TASK TO COMPLETE:
Find the line with "(Received the assent" and the line with "An Act to regulate" in the entries below; output exactly those two lines, every line between them, and no others.

AVAILABLE RECORDS:
········

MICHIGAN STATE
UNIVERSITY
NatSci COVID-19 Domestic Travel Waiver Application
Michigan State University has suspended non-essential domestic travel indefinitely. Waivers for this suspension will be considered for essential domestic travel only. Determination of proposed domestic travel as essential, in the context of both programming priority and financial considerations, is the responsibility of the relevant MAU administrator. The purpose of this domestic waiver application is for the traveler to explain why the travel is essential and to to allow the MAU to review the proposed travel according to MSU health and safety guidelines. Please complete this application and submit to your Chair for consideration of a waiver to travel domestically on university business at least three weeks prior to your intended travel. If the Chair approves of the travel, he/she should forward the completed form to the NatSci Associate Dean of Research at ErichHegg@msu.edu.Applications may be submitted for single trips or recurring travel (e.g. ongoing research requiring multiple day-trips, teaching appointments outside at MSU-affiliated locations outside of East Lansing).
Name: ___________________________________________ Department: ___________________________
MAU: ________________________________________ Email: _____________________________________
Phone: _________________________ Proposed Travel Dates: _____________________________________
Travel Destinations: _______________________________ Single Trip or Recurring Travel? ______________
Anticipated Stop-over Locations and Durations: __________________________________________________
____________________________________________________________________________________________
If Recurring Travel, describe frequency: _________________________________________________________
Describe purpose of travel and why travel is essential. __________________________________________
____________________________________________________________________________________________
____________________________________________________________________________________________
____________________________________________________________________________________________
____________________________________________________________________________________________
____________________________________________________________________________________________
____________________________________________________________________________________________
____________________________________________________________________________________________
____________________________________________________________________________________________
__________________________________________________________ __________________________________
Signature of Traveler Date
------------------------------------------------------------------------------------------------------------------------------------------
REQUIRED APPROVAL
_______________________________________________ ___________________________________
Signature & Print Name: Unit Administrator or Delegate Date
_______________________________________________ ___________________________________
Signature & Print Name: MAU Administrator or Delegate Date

········

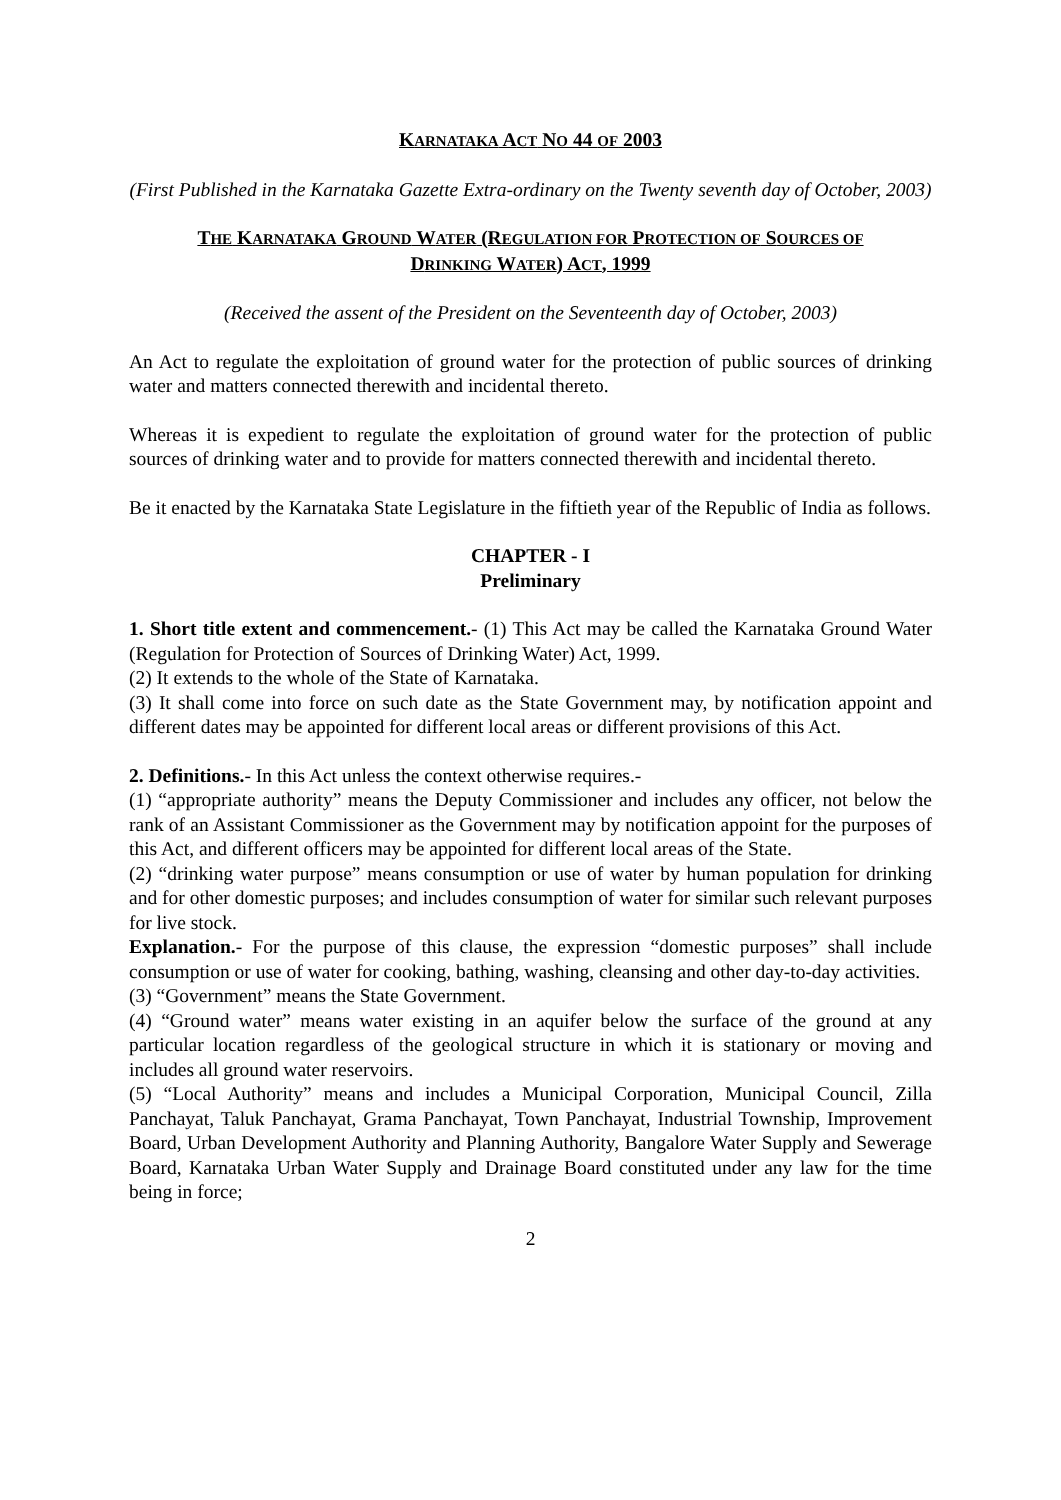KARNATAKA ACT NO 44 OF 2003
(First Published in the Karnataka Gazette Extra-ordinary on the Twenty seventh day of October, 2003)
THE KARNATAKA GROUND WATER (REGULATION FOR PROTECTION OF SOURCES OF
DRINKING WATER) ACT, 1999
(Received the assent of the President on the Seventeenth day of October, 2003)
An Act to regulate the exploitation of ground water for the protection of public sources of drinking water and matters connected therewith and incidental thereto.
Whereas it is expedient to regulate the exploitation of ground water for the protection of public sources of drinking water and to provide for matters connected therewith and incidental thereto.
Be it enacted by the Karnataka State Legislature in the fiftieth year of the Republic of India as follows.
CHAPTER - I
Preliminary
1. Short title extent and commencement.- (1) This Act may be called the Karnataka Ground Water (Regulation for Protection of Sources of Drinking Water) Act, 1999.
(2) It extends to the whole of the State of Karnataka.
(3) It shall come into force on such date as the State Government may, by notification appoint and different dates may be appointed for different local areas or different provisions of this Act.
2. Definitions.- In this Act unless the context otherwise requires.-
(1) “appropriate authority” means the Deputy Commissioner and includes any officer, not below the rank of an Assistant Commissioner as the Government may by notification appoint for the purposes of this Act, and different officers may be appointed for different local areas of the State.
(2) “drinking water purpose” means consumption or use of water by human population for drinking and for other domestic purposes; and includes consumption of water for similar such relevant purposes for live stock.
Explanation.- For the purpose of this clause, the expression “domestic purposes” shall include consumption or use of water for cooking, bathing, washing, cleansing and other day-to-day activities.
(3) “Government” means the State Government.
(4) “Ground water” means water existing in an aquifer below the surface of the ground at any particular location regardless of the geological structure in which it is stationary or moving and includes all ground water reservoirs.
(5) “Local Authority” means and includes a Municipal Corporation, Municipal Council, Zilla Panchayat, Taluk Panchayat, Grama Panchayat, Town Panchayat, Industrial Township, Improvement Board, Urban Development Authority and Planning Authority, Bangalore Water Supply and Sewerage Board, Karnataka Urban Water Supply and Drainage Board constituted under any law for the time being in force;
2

········

TASK SOLUTION:
(Received the assent of the President on the Seventeenth day of October, 2003)
An Act to regulate the exploitation of ground water for the protection of public sources of drinking water and matters connected therewith and incidental thereto.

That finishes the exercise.